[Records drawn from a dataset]
Segment Open
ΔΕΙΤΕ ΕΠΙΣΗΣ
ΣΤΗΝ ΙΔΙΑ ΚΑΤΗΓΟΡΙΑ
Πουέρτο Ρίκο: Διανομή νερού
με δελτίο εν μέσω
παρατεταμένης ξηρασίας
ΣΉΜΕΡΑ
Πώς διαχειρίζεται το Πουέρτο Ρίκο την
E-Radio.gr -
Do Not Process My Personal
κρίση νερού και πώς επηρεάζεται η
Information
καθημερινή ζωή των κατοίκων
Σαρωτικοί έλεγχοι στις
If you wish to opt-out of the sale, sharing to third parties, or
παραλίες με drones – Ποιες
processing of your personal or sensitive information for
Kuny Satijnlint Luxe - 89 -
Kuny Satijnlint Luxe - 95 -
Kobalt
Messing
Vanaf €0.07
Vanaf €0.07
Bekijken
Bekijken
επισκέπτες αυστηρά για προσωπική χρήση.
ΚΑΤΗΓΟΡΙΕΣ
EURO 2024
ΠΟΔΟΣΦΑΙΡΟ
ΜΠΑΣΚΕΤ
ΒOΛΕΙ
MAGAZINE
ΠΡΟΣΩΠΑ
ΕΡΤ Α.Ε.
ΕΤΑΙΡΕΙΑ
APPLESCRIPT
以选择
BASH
Segment Closed
▸ TASK TO COMPLETE
Would you repeat each line above exactly as it stands?

▸ EXERCISE SOLUTION
ΔΕΙΤΕ ΕΠΙΣΗΣ
ΣΤΗΝ ΙΔΙΑ ΚΑΤΗΓΟΡΙΑ
Πουέρτο Ρίκο: Διανομή νερού
με δελτίο εν μέσω
παρατεταμένης ξηρασίας
ΣΉΜΕΡΑ
Πώς διαχειρίζεται το Πουέρτο Ρίκο την
E-Radio.gr -
Do Not Process My Personal
κρίση νερού και πώς επηρεάζεται η
Information
καθημερινή ζωή των κατοίκων
Σαρωτικοί έλεγχοι στις
If you wish to opt-out of the sale, sharing to third parties, or
παραλίες με drones – Ποιες
processing of your personal or sensitive information for
Kuny Satijnlint Luxe - 89 -
Kuny Satijnlint Luxe - 95 -
Kobalt
Messing
Vanaf €0.07
Vanaf €0.07
Bekijken
Bekijken
επισκέπτες αυστηρά για προσωπική χρήση.
ΚΑΤΗΓΟΡΙΕΣ
EURO 2024
ΠΟΔΟΣΦΑΙΡΟ
ΜΠΑΣΚΕΤ
ΒOΛΕΙ
MAGAZINE
ΠΡΟΣΩΠΑ
ΕΡΤ Α.Ε.
ΕΤΑΙΡΕΙΑ
APPLESCRIPT
以选择
BASH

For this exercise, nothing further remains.